Which brings us to the crunch point. If the infatuated integrationists of Brussels will go to such extreme lengths, draining the European Central Bank and destabilising the European and wider economy, for the petty purpose of keeping basket-case, parasitic Greece within the Eurozone, how desperate would they become if there was the slightest prospect of Britain leaving the EU altogether?
Britain is a net contributor to the EU, a nuclear power with a permanent seat on the United Nations Security Council, an economy with a growth rate over the past year of 2.4 per cent compared with 1 per cent in the Eurozone. Are we seriously expected to believe that Eurocrats who are willing to break the back of the European economy just to keep Greece within the euro currency would view Britain’s departure from the whole kit-and-kaboodle European Union with equanimity?
In reality, as distinct from the illusion imposed on us by politicians and the media, we are not supplicants going cap-in-hand to Brussels to beg for a brief delay before unstoppable migrants need be granted benefits – we are in a position ruthlessly to pull the plug on the whole European project. The European Union could not survive the departure of Britain. The mere threat – if it were credible – would cause pantechnicons to deliver emergency supplies of brown trousers and bicycle clips to the back doors of the thieves’ kitchens in Brussels and Strasbourg.

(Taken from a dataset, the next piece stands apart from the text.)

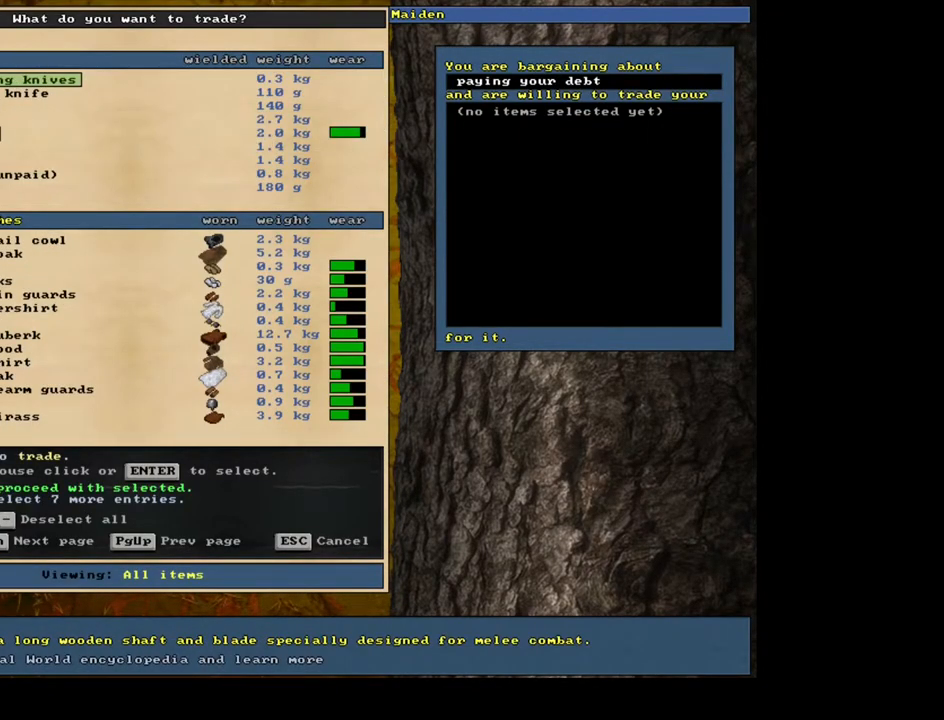
{"keys": [], "mouse": [], "events": [[233, "space", "down"], [350, "space", "up"]]}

But there is no such threat, for one simple reason: our politicians are all complicit with Brussels. Dave’s re-negotiations are a charade whereby he asks for peanuts and will be given only a small proportion of what he requests. The Eurohoods know that Dave is “one of us”. Like all our politicians, across the consensus, he is a politically correct Europhile. He would never allow Britain to leave the EU. There is no prospect of the swarming migrants – 185,000 in the past three months – being halted. The gates are guarded by traitors.

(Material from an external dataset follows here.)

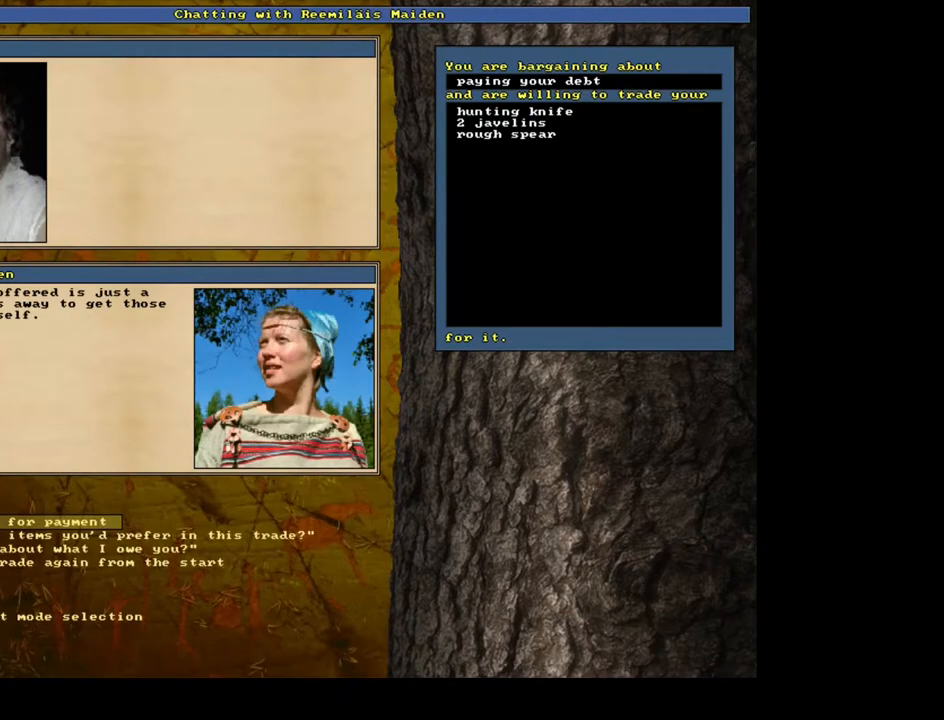
{"keys": [], "mouse": [], "events": []}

Yet if Britain had representative leaders, honest media and real political will we could successfully demand any concessions – including full treaty change – from the ducking and weaving economic illiterates who devised the doomed Euro currency. If we held their feet to the fire they would squeal for mercy. That, along with the benefits of Brexit, is what we must bring home to our fellow citizens between now and the referendum.